As things stand, such an attitude to public finance (ie treating as much spending as possible as party re-election funds) is not unlawful and to most politicians (at least any with some reasonable prospect of sitting on the treasury benches) should not be thought “corrupt”; it’s just “politics” and in NSW, in 1992 it was confirmed that what is “just politics has quite a vista.  Then the ICAC handed down findings against then premier Nick Greiner (b 1947; NSW (Liberal) premier 1988-1992) over the matter of him using the offer of a taxpayer funded position to an independent member of parliament as an inducement to resign, the advantage being the seat might be won by the Liberal party in the consequent by-election.  As the ICAC noted, Mr Greiner had not acted unlawfully nor considered himself to be acting corruptly but that had been the result.  Indeed, none doubted it would never have occurred to Mr Greiner that doing something that was “just politics” and had been thus for centuries could be considered corrupt although remarkably, he did subsequently concede he was “technically corrupt” (not an admission which seems to have appealed to Ms Berejiklian).  The ICAC’s finding against Mr Greiner was subsequently overturned by the NSW Court of Appeal.

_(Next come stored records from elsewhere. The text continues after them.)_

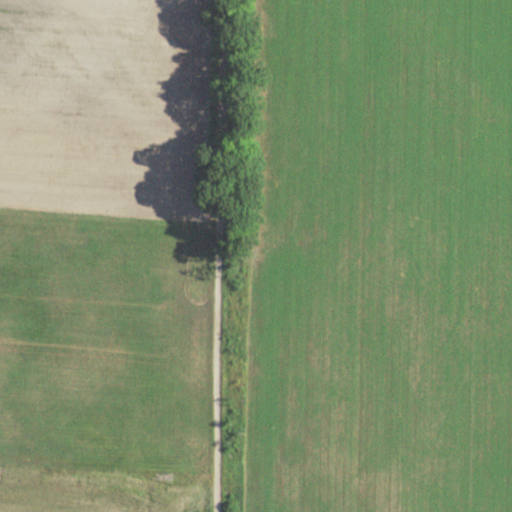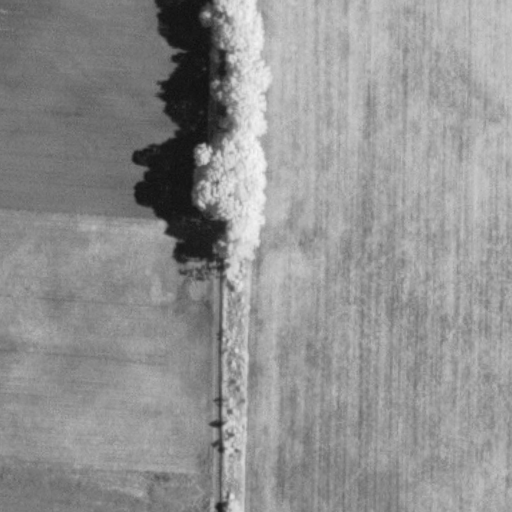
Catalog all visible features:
road: (223, 256)
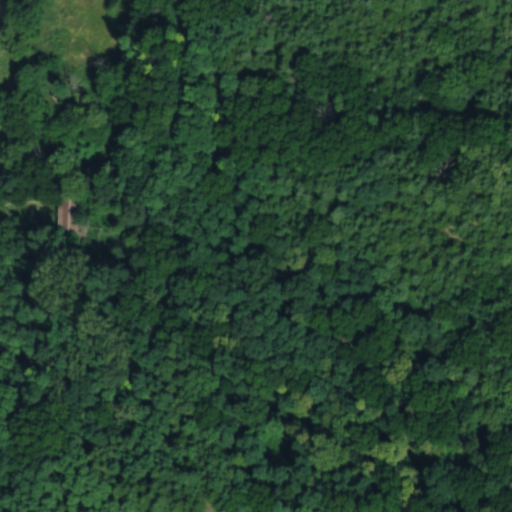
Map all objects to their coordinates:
building: (65, 210)
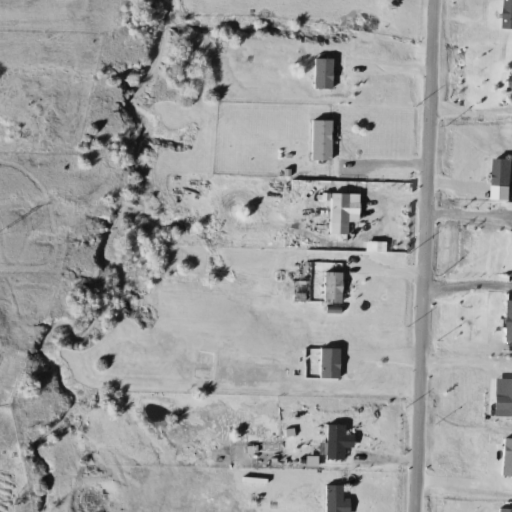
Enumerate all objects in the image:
building: (506, 14)
building: (506, 15)
building: (320, 74)
building: (320, 74)
road: (469, 104)
building: (318, 141)
building: (318, 141)
road: (465, 214)
road: (418, 255)
road: (465, 279)
building: (329, 288)
building: (329, 289)
road: (469, 361)
road: (466, 482)
building: (331, 498)
building: (331, 498)
building: (502, 511)
building: (502, 511)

So the essence of the problem is just what corruption is.  What the public see as corrupt, politicians regard as “just politics” which, in a practical sense, can be reduced to “what you can get away with” and was rationalized by Ms Berejiklian in an answer to a question by the ICAC about pork-barrelling: "Everybody does it".  Of course that's correct and the differences between politicians are of extent and the ability to conceal but her tu quoque (translated literally as "thou also" and latterly as "you also"; translation in the vernacular is something like "you did it too") defense could be cited by all.  The mechanism of a NACC has potential and already both sides of politics are indicating they intend to use it against their political enemies so it should be amusing for those who enjoy politics as theatre although, unfortunately, the politicians who framed the legislation made sure public hearings would be rare.  One might suspect they want it to be successful but not too successful.  Still, the revelations of the last ten years have provided some scope for the NACC to try to make the accepted understanding of corruption something more aligned with the public’s perception.  Anomalies like a minister’s “partner” being a “partner” for purposes of qualifying for free overseas travel (business class air travel, luxury hotels, lavish dinners etc) yet not be defined a “partner” for purposes of disclosing things which might give rise to a possible conflict of interest for the minister is an example of the sort of thing where standardization might improve confidence.  It probably should be conceded that corruption can’t be codified in the way the speed limits for a nation’s highways can but it’s one of those things that one knows when one sees it and if the NACC can nudge the politicians’ behavior a bit in the direction of public expectation, it’ll be a worthy institution.  On a happier note, Mr Greiner went on to enjoy a lucrative corporate career and Ms Berejiklian (currently with telco Optus) is predicted to follow in his tracks although suggestions posted on social media she'd been offered a partnership at PwC (PricewaterhouseCoopers International Limited) on the basis of her experience making her a "perfect fit for the company" are thought mischievous rather than malicious.